EXERCISE A: Please set down the passage of the post on utility theory verbatim, beginning at the words "Utility Theory" and stopping after "the preflop raise.".
** PAGE EXTRACT follows **
Wednesday, July 29, 2015

Utility Theory

The concept of Tapering as illustrated in this post and shown in the series below introduces an understanding of "utility" as it relates to having fold equity on every street.
We can see that when we get down to under 40 big blinds the bet sizes become small enough where we don't really have the same effectiveness on our bets, even though we maintain the ability to bet on every street. Below 25 big blinds in order to preserve utility on all 3 streets to have a full pot sized bullet on the river, we have to reduce our bet size to less than the preflop raise.

If we choose larger bets to maintain the effectiveness and profitability that a half pot bet has, we are committing ourselves a lot more by the river, and thus our river bet is losing some utility. We also lose the ability to raise preflop and continue on all 3 streets. We lose some ability to 3bet the "standard" raises which are generally smaller than the tapering strategy raise and are generally under 3 big blinds at most stages. We also lose the ability to raise on other streets and maintain the full aresenel of moves on every additional street as we decrease our stack size relative to the blinds.
** End of PAGE EXTRACT **
** TASK DATA follows **
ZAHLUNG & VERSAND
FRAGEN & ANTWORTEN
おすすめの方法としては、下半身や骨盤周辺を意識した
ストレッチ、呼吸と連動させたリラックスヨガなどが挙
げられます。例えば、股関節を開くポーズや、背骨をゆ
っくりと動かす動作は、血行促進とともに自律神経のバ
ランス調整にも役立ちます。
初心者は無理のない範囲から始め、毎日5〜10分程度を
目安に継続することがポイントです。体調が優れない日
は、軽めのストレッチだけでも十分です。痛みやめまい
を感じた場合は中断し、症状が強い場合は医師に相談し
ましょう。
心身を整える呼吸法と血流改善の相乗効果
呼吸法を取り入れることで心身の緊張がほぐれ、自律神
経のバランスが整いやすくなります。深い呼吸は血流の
** End of TASK DATA **
EXERCISE B: Extract every line of the records above, word for word.

OUTPUT A:
Utility Theory

The concept of Tapering as illustrated in this post and shown in the series below introduces an understanding of "utility" as it relates to having fold equity on every street.
We can see that when we get down to under 40 big blinds the bet sizes become small enough where we don't really have the same effectiveness on our bets, even though we maintain the ability to bet on every street. Below 25 big blinds in order to preserve utility on all 3 streets to have a full pot sized bullet on the river, we have to reduce our bet size to less than the preflop raise.

OUTPUT B:
ZAHLUNG & VERSAND
FRAGEN & ANTWORTEN
おすすめの方法としては、下半身や骨盤周辺を意識した
ストレッチ、呼吸と連動させたリラックスヨガなどが挙
げられます。例えば、股関節を開くポーズや、背骨をゆ
っくりと動かす動作は、血行促進とともに自律神経のバ
ランス調整にも役立ちます。
初心者は無理のない範囲から始め、毎日5〜10分程度を
目安に継続することがポイントです。体調が優れない日
は、軽めのストレッチだけでも十分です。痛みやめまい
を感じた場合は中断し、症状が強い場合は医師に相談し
ましょう。
心身を整える呼吸法と血流改善の相乗効果
呼吸法を取り入れることで心身の緊張がほぐれ、自律神
経のバランスが整いやすくなります。深い呼吸は血流の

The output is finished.